Basically when you call

[[NSMutableDictionary alloc] init];

Apple will create a dictionary of some default size. What is that default size?

Interestingly, on iOS at least it appears that Apple does the same thing for init as if it were initWithCapacity:0 . I ran the following code under Instruments:

int max=1000000;
NSMutableArray *array = [[NSMutableArray alloc] initWithCapacity:max];
for(int i=0; i < max; i++) {
    [array addObject:[[NSMutableDictionary alloc] init]];
}
if(true) return array;  // Don't let the compiler remove the ref

Next I did something very similar but with 0 capacity explicitly specified:

int max=1000000;
NSMutableArray *array = [[NSMutableArray alloc] initWithCapacity:max];
for(int i=0; i < max; i++) {
    [array addObject:[[NSMutableDictionary alloc] initWithCapacity:0]];
}
if(true) return array; // Don't let the compiler remove the ref

Both of these ran with a max consumption of 55.3 MB on my iOS 9 device.
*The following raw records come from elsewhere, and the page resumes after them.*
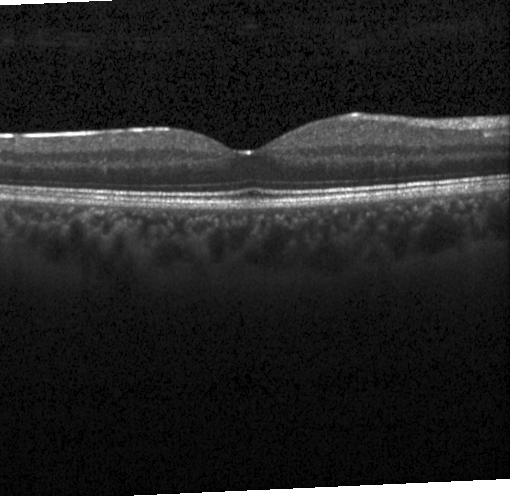

OCT B-scan. Spectral-domain optical coherence tomography. Instrument: Heidelberg Spectralis — Finding: no choroidal neovascularization, diabetic macular edema, or drusen.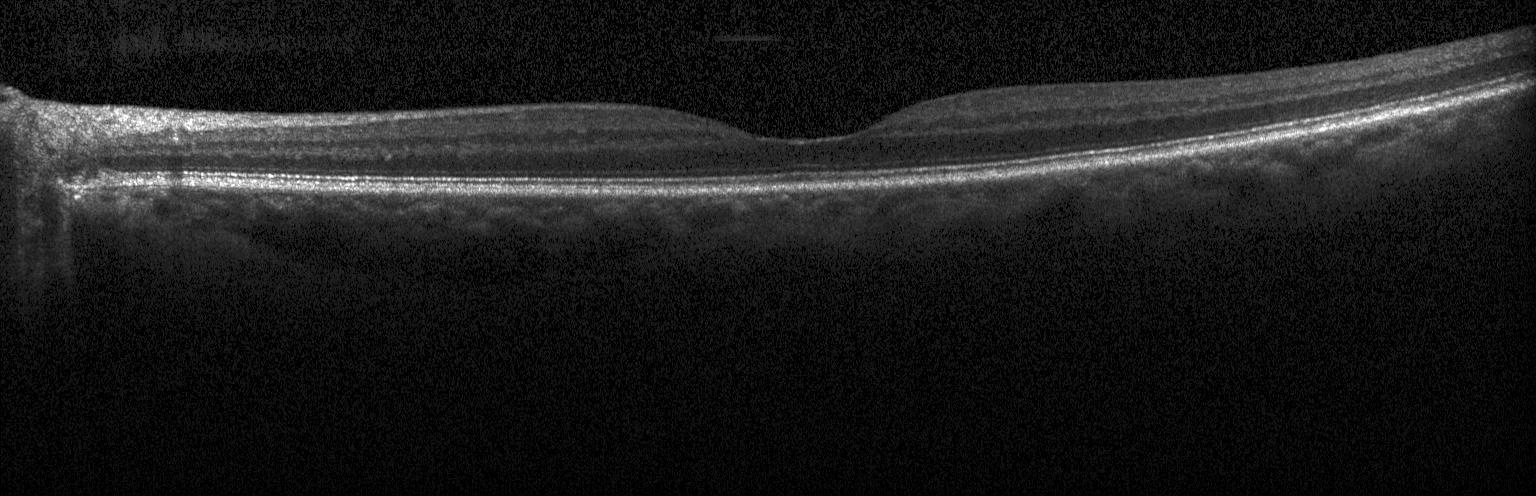
Diagnosis: neither choroidal neovascularization, diabetic macular edema, nor drusen.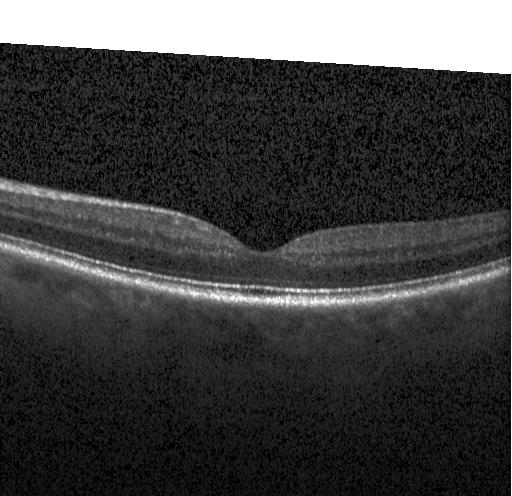 Retinal OCT cross-section, Heidelberg Spectralis
This B-scan demonstrates no choroidal neovascularization, diabetic macular edema, or drusen.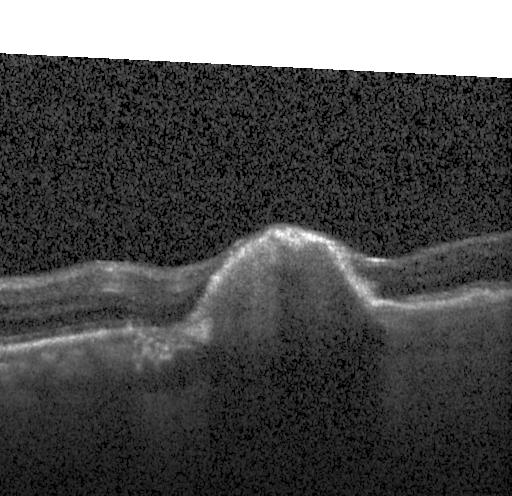 Macular OCT demonstrating CNV.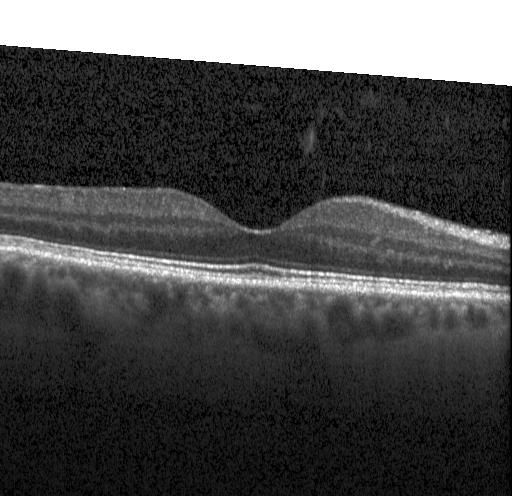

Finding: neither CNV, DME, nor drusen.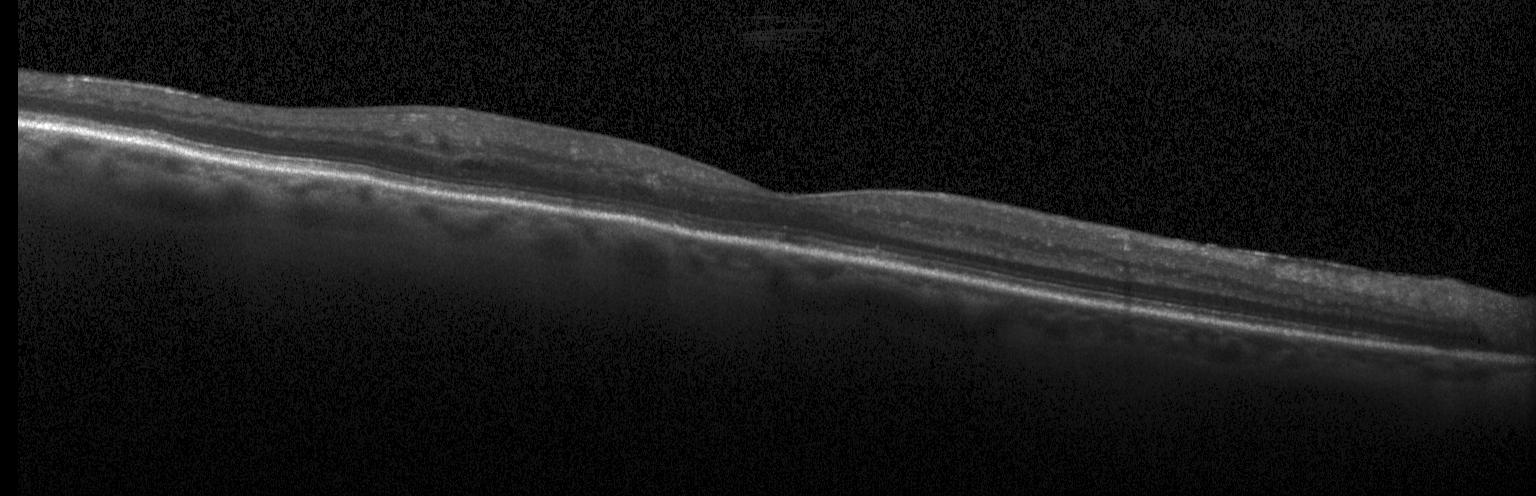 Impression: no choroidal neovascularization, no diabetic macular edema, and no drusen.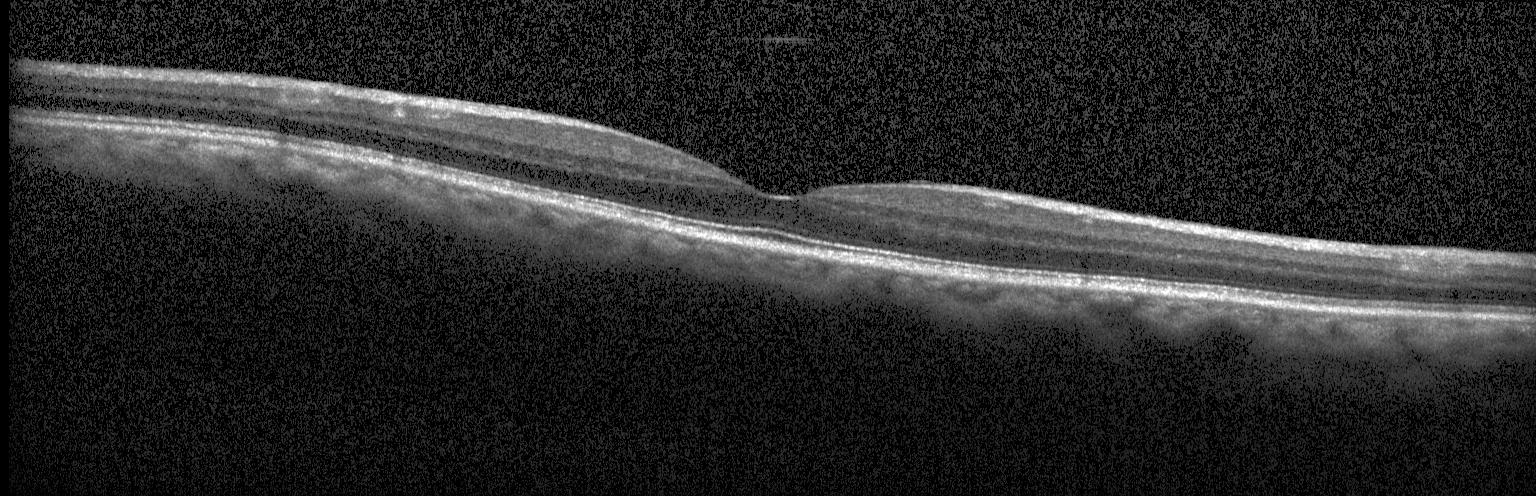
Macular OCT: no choroidal neovascularization, no diabetic macular edema, and no drusen.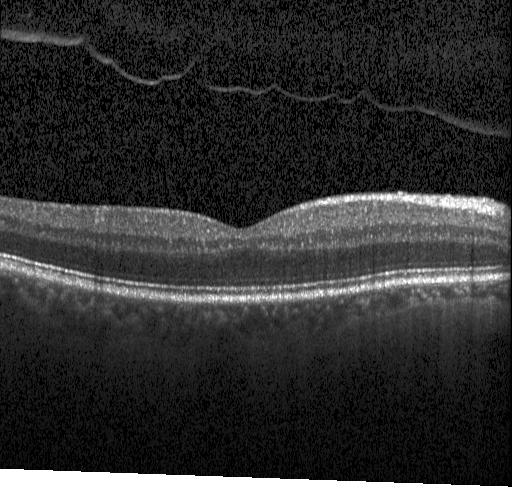

Assessment: no choroidal neovascularization, no diabetic macular edema, and no drusen.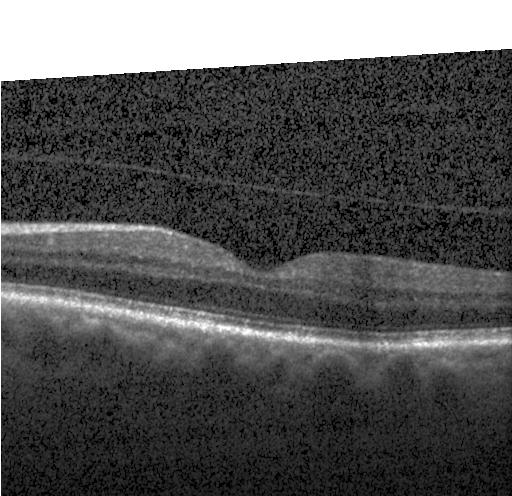 Finding: no choroidal neovascularization, no diabetic macular edema, and no drusen.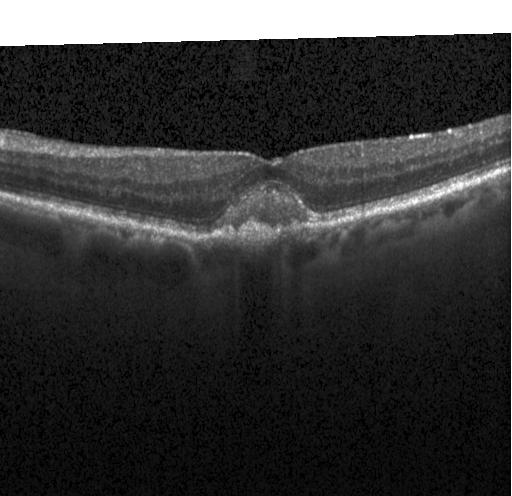 This B-scan demonstrates a choroidal neovascular membrane.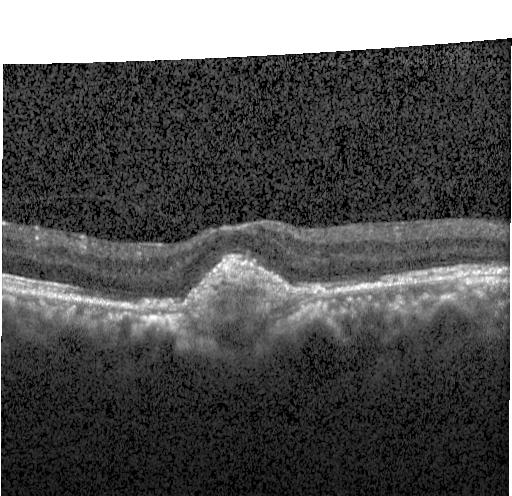 Heidelberg Spectralis OCT system · retinal OCT B-scan · SD-OCT.
A choroidal neovascular membrane.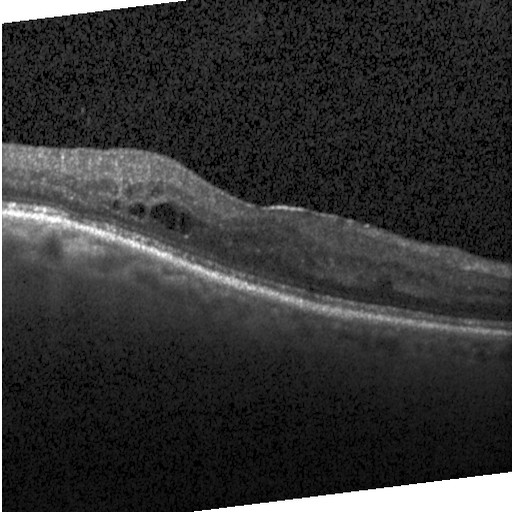 Spectral-domain optical coherence tomography; acquired on a Heidelberg Spectralis; fovea-centered; optical coherence tomography scan. The scan shows diabetic macular edema (DME).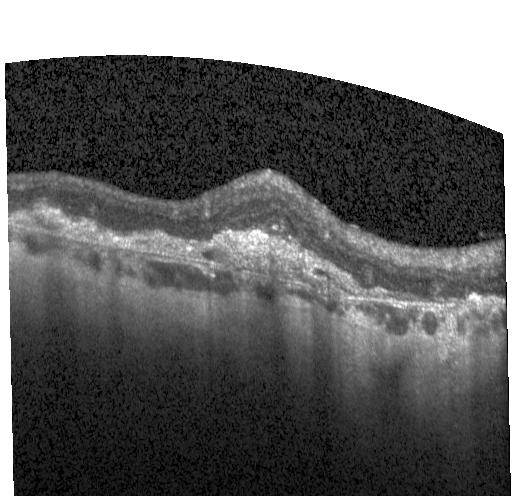
Optical coherence tomography B-scan · centered on the fovea · Heidelberg Spectralis.
Diagnosis: choroidal neovascularization (CNV).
Then I tried using initWithCapacity:1 when creating the dictionaries:

int max=1000000;
NSMutableArray *array = [[NSMutableArray alloc] initWithCapacity:max];
for(int i=0; i < max; i++) {
    [array addObject:[[NSMutableDictionary alloc] initWithCapacity:1]];
}
if(true) return array; // Don't let the compiler remove the ref

In that case my max consumption was 116.4 MB.

As other commenters have noted, this may vary from OS to OS and even from version to version. Don't rely on it, but that's one way to tell what NSMutableDictionary init is doing.